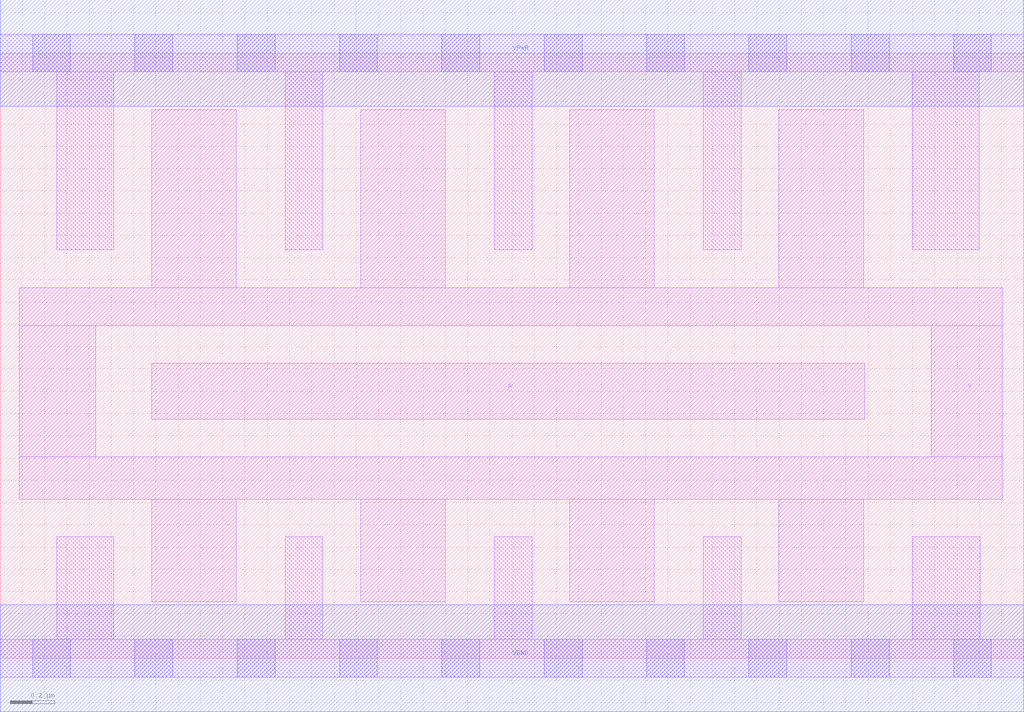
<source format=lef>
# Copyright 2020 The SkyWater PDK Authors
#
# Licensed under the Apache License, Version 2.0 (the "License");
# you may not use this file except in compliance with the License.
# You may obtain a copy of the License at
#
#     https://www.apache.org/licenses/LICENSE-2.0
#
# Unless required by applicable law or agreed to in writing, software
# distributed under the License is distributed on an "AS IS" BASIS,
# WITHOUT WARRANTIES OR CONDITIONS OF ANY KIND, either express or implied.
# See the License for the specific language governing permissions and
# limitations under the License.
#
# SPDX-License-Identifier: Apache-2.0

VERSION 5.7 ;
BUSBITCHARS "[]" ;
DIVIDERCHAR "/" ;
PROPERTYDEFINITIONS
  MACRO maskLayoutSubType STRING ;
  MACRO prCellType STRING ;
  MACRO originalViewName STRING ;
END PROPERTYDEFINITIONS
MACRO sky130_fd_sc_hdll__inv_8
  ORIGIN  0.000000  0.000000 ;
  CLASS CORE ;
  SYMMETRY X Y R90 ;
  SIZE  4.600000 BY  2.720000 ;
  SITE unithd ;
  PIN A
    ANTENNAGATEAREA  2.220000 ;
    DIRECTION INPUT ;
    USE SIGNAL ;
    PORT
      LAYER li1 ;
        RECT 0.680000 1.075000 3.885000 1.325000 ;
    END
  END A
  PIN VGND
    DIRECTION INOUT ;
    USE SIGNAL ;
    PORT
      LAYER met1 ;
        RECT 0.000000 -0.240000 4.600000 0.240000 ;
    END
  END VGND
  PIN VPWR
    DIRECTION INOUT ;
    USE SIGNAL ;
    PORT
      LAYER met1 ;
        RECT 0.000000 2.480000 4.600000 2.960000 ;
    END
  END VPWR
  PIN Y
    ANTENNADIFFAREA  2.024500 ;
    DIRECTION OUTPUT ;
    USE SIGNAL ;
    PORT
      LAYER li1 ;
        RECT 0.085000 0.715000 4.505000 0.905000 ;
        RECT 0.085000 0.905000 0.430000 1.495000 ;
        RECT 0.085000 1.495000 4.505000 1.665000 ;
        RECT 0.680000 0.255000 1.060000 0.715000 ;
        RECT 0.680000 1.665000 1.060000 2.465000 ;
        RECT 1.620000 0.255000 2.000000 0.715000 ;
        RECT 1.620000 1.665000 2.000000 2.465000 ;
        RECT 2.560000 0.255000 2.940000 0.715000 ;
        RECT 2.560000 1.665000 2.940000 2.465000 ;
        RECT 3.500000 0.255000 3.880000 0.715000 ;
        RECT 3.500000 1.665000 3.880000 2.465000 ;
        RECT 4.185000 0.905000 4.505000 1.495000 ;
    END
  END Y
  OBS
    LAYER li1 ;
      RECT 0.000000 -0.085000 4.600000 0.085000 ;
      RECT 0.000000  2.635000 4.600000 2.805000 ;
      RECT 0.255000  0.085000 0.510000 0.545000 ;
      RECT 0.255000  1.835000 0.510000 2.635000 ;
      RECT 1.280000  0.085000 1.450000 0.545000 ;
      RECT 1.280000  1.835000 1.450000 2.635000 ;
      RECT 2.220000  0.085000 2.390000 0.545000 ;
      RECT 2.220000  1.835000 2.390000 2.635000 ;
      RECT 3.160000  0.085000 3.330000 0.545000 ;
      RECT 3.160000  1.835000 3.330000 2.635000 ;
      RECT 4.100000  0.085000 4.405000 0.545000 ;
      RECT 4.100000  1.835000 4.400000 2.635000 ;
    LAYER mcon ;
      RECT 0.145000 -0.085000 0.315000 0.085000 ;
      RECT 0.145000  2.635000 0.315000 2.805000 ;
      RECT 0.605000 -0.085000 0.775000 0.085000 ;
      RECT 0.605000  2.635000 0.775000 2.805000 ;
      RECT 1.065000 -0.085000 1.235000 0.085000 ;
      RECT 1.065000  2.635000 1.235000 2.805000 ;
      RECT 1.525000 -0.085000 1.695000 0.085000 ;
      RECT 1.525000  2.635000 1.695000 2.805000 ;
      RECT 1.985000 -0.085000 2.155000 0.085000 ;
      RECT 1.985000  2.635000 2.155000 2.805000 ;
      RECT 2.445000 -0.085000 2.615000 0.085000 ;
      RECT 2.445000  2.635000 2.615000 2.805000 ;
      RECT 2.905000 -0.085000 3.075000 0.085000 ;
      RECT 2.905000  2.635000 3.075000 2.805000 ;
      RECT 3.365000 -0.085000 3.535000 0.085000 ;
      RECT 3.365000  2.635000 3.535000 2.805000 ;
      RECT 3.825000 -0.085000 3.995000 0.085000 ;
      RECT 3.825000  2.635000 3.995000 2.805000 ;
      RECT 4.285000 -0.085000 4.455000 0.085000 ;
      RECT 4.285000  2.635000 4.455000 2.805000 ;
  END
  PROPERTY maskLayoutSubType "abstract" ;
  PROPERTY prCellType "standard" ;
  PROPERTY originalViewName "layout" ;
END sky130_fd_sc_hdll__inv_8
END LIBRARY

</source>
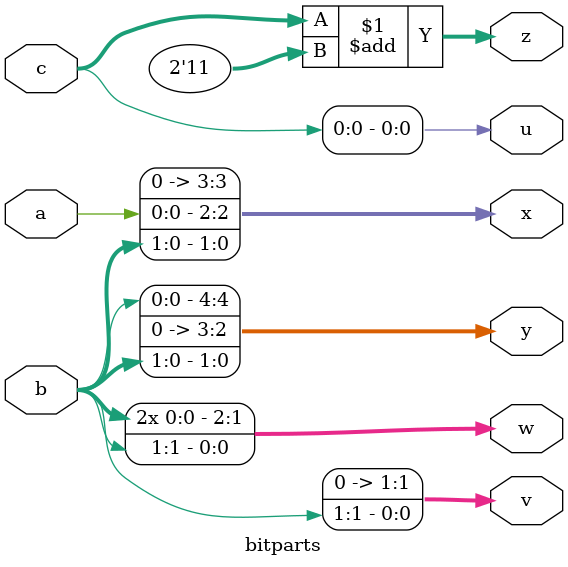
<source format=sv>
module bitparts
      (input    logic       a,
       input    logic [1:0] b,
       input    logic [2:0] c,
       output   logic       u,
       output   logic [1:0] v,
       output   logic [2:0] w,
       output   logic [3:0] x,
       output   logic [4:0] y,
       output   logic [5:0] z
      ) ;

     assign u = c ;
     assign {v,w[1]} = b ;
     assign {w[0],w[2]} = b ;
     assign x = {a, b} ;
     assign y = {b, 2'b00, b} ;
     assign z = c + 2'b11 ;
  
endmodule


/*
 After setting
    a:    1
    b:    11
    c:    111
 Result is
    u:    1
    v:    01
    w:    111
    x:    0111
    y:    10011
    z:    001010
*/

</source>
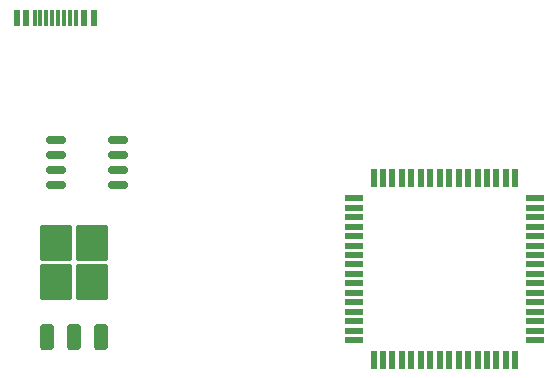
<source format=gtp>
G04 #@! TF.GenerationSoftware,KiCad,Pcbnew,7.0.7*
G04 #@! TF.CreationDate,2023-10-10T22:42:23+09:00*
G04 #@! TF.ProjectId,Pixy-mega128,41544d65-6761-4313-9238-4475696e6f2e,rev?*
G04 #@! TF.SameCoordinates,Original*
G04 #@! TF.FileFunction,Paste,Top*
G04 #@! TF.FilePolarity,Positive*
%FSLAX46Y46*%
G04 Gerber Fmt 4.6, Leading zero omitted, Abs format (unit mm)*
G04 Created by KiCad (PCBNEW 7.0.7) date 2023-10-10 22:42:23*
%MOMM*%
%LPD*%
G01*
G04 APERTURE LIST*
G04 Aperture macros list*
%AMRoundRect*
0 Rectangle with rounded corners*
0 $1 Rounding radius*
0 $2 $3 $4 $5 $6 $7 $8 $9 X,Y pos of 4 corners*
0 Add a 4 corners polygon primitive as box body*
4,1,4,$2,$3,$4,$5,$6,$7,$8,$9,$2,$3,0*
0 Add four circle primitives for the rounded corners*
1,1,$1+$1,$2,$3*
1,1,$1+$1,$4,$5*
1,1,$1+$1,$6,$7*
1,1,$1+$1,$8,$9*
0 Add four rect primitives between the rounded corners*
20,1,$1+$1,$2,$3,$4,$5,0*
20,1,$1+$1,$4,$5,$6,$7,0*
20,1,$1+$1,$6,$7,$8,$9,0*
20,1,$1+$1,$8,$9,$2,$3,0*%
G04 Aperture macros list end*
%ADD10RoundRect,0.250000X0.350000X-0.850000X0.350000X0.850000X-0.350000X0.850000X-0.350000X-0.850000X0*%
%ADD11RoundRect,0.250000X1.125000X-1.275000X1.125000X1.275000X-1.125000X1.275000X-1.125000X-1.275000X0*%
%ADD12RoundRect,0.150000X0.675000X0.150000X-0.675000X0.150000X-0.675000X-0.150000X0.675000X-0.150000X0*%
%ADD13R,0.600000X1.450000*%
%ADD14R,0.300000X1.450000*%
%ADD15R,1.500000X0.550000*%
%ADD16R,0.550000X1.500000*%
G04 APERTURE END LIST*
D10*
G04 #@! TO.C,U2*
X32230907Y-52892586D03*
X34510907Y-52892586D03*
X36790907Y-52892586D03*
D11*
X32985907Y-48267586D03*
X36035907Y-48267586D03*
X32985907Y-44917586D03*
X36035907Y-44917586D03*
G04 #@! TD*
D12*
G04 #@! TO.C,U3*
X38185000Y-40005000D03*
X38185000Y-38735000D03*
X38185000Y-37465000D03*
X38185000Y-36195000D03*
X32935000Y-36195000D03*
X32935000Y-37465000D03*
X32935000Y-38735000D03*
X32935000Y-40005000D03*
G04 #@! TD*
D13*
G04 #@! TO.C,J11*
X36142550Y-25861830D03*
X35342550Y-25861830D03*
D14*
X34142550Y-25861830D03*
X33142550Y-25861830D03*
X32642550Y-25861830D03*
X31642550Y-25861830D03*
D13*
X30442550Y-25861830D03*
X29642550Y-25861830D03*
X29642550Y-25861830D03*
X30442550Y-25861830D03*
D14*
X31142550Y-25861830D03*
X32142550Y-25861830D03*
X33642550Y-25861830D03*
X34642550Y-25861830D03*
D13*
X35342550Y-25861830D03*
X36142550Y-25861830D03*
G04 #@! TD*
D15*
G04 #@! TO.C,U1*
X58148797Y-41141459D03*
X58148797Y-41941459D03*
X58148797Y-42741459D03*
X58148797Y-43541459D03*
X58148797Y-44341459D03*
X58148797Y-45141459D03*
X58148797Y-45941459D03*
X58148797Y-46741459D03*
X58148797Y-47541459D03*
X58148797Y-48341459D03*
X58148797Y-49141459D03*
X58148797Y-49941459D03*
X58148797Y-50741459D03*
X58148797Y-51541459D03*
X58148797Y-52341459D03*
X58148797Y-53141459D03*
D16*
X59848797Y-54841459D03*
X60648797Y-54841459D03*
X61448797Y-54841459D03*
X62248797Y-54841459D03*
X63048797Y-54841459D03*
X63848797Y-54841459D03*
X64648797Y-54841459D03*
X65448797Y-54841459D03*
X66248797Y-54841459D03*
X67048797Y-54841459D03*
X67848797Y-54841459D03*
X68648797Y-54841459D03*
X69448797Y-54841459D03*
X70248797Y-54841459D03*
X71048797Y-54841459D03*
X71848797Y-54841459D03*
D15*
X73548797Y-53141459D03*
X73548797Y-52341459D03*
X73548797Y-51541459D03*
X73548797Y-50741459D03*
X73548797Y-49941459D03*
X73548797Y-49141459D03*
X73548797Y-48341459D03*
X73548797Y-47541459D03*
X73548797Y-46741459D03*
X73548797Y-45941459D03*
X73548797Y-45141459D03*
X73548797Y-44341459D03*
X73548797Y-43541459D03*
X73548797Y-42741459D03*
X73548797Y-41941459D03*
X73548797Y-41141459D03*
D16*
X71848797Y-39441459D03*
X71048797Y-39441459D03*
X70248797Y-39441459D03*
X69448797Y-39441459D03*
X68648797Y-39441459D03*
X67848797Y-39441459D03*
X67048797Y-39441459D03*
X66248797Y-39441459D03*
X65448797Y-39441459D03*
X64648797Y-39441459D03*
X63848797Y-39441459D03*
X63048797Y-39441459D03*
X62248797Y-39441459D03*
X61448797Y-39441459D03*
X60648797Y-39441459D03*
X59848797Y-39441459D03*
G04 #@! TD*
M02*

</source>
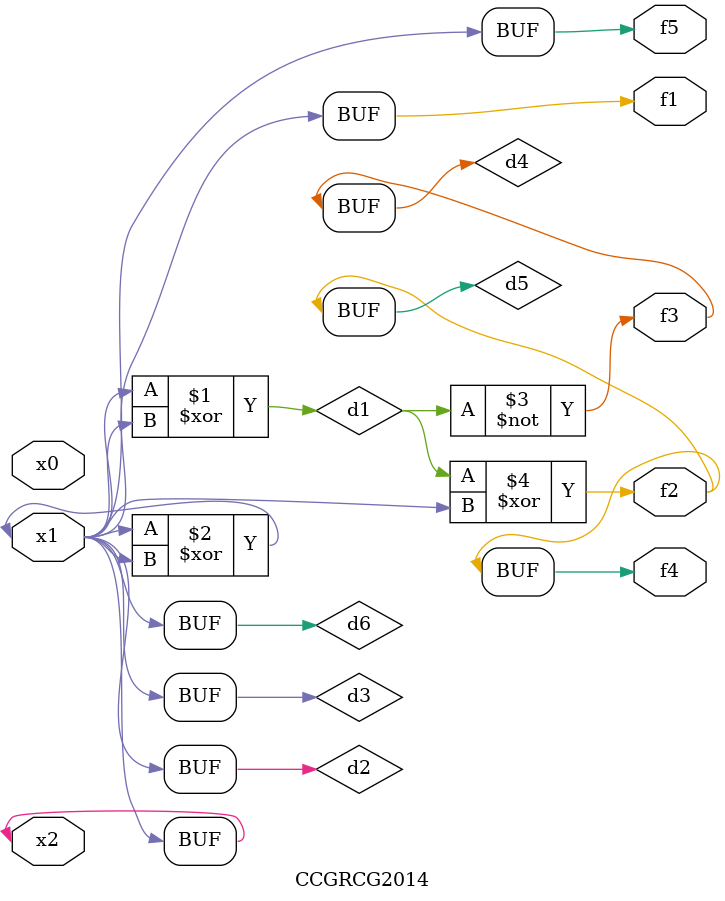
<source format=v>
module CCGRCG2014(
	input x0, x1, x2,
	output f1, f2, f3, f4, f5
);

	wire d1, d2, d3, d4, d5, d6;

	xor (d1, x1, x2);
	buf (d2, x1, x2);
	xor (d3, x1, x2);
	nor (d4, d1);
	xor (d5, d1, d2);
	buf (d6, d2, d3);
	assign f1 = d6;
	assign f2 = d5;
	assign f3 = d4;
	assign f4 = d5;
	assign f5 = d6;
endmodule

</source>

____

▸ **PROBLEM DESCRIPTION**
Working from the listing, state how many lines include "four". The reply must be that number alone.

▸ **RESPONSE TO THE TASK**
2